Tras una conversión interior, abrazó la vida monástica, promoviendo un monacato equilibrado entre oración, trabajo y servicio comunitario. Sus Reglas monásticas se convirtieron en la base del monacato oriental y siguen vigentes hoy.
Fue ordenado sacerdote y luego obispo de Cesarea. Destacó por su defensa firme de la fe nicena frente al arrianismo y por su gran caridad pastoral. Fundó hospitales, hospicios y obras sociales, especialmente la famosa “Basiliada”, un complejo de ayuda a pobres y enfermos.
Fue un gran teólogo y escritor, autor de tratados sobre el Espíritu Santo, homilías y cartas. La Iglesia lo recuerda como doctor de la Iglesia, modelo de pastor, teólogo y servidor de los pobres.

GREGORIO nació en Arianzo, cerca de Nacianzo, también en Capadocia, en una familia cristiana. Recibió una sólida formación intelectual y, en Atenas, consolidó su amistad con Basilio. Hombre sensible y contemplativo, se sintió siempre atraído por la vida retirada y la oración.
Fue ordenado sacerdote y más tarde obispo, aunque vivió el ministerio con tensión interior por su carácter reflexivo.
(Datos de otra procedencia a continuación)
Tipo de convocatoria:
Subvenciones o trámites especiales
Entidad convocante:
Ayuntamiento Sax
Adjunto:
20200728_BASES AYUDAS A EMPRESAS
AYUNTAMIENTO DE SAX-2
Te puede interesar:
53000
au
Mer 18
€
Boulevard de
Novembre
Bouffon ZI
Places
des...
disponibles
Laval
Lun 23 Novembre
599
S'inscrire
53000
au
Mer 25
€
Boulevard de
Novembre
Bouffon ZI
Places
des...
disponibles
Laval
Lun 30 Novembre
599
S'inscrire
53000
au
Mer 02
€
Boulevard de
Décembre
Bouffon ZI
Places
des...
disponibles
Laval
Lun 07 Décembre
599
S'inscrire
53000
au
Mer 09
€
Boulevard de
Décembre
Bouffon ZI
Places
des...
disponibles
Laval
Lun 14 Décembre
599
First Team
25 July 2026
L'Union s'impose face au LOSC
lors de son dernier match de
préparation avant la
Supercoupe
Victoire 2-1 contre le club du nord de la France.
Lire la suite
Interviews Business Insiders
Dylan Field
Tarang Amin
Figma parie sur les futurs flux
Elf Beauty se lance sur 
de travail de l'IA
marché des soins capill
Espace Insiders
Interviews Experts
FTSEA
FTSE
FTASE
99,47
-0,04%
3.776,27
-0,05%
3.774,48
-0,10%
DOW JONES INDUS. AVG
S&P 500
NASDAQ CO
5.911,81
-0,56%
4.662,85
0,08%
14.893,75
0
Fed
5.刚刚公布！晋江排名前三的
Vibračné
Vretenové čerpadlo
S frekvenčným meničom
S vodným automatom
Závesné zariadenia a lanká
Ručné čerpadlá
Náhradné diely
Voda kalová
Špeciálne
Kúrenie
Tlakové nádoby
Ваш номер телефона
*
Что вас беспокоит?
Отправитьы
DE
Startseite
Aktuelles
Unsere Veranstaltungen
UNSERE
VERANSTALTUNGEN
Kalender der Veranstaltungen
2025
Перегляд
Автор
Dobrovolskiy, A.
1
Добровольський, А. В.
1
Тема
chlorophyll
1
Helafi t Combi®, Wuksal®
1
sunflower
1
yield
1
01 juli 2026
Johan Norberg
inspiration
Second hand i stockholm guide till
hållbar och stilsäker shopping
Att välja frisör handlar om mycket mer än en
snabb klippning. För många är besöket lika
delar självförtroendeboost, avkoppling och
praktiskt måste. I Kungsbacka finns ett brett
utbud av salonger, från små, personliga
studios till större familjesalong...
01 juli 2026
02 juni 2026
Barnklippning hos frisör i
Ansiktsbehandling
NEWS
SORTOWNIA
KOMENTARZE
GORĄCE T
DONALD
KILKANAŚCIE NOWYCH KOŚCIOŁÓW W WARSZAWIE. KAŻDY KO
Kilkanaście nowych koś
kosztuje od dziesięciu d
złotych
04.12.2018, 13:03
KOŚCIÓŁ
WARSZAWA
Su momento más decisivo fue en Constantinopla, donde predicó con gran profundidad teológica en defensa de la divinidad de Cristo y del Espíritu Santo.
Sus famosas “Oraciones teológicas” lo consagraron como uno de los más grandes teólogos trinitarios de la Iglesia, motivo por el cual es llamado “el Teólogo” en la tradición oriental.
Tras el Concilio de Constantinopla (381), se retiró de la vida pública para dedicarse a la oración y a la escritura. Murió en paz, dejando un legado de poesía, cartas y sermones de gran belleza espiritual.